MPC-Minimized Secure LLM Inference
Deevashwer Rathee, Dacheng Li, Ion Stoica, Hao Zhang, Raluca Popa
TL;DR
The paper addresses privacy-preserving LLM inference by reducing MPC-related overhead through MPC-minimization. It introduces Marill, a fine-tuning framework that splits model weights into public and private components and applies high-level architectural changes (Layer Freezing, LoRA adaptation, Head Merging) to relocate expensive computations outside MPC, aided by knowledge distillation to preserve ML performance. Empirical results show 3.6–11.3x runtime and 2.4–6.9x lower communication across MPC settings, while maintaining roughly 90%+ of standard fine-tuning accuracy on tasks spanning code, chat, and translation. The approach is complementary to MPC-friendly approximations and benefits from open-source pre-trained weights, enabling practical privacy-preserving LLM services with broad applicability across secure inference protocols.
Abstract
Many inference services based on large language models (LLMs) pose a privacy concern, either revealing user prompts to the service or the proprietary weights to the user. Secure inference offers a solution to this problem through secure multi-party computation (MPC), however, it is still impractical for modern LLM workload due to the large overhead imposed by MPC. To address this overhead, we propose Marill, a framework that adapts LLM fine-tuning to minimize MPC usage during secure inference.
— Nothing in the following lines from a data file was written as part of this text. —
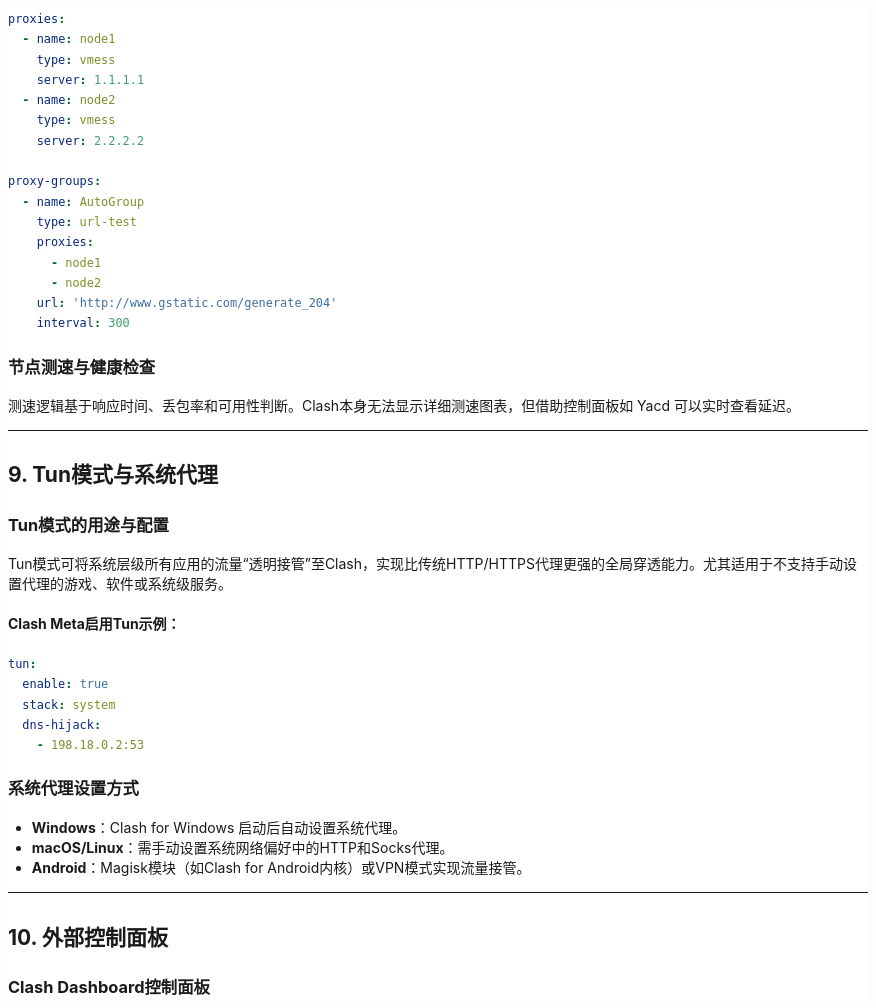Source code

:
 ```yaml
proxies:
  - name: node1
    type: vmess
    server: 1.1.1.1
  - name: node2
    type: vmess
    server: 2.2.2.2

proxy-groups:
  - name: AutoGroup
    type: url-test
    proxies:
      - node1
      - node2
    url: 'http://www.gstatic.com/generate_204'
    interval: 300
```

### 节点测速与健康检查

测速逻辑基于响应时间、丢包率和可用性判断。Clash本身无法显示详细测速图表，但借助控制面板如 Yacd 可以实时查看延迟。

---

## 9. Tun模式与系统代理

### Tun模式的用途与配置

Tun模式可将系统层级所有应用的流量“透明接管”至Clash，实现比传统HTTP/HTTPS代理更强的全局穿透能力。尤其适用于不支持手动设置代理的游戏、软件或系统级服务。

#### Clash Meta启用Tun示例：

```yaml
tun:
  enable: true
  stack: system
  dns-hijack:
    - 198.18.0.2:53
```

### 系统代理设置方式

- **Windows**：Clash for Windows 启动后自动设置系统代理。
- **macOS/Linux**：需手动设置系统网络偏好中的HTTP和Socks代理。
- **Android**：Magisk模块（如Clash for Android内核）或VPN模式实现流量接管。

---

## 10. 外部控制面板

### Clash Dashboard控制面板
Marill introduces high-level architectural changes during fine-tuning that significantly reduce the number of expensive operations needed within MPC during inference, by removing some and relocating others outside MPC without compromising security. As a result, Marill-generated models are more efficient across all secure inference protocols and our approach complements MPC-friendly approximations for such operations. Compared to standard fine-tuning, Marill results in 3.6-11.3x better runtime and 2.4-6.9x better communication during secure inference across various MPC settings, while typically preserving over 90% performance across downstream tasks.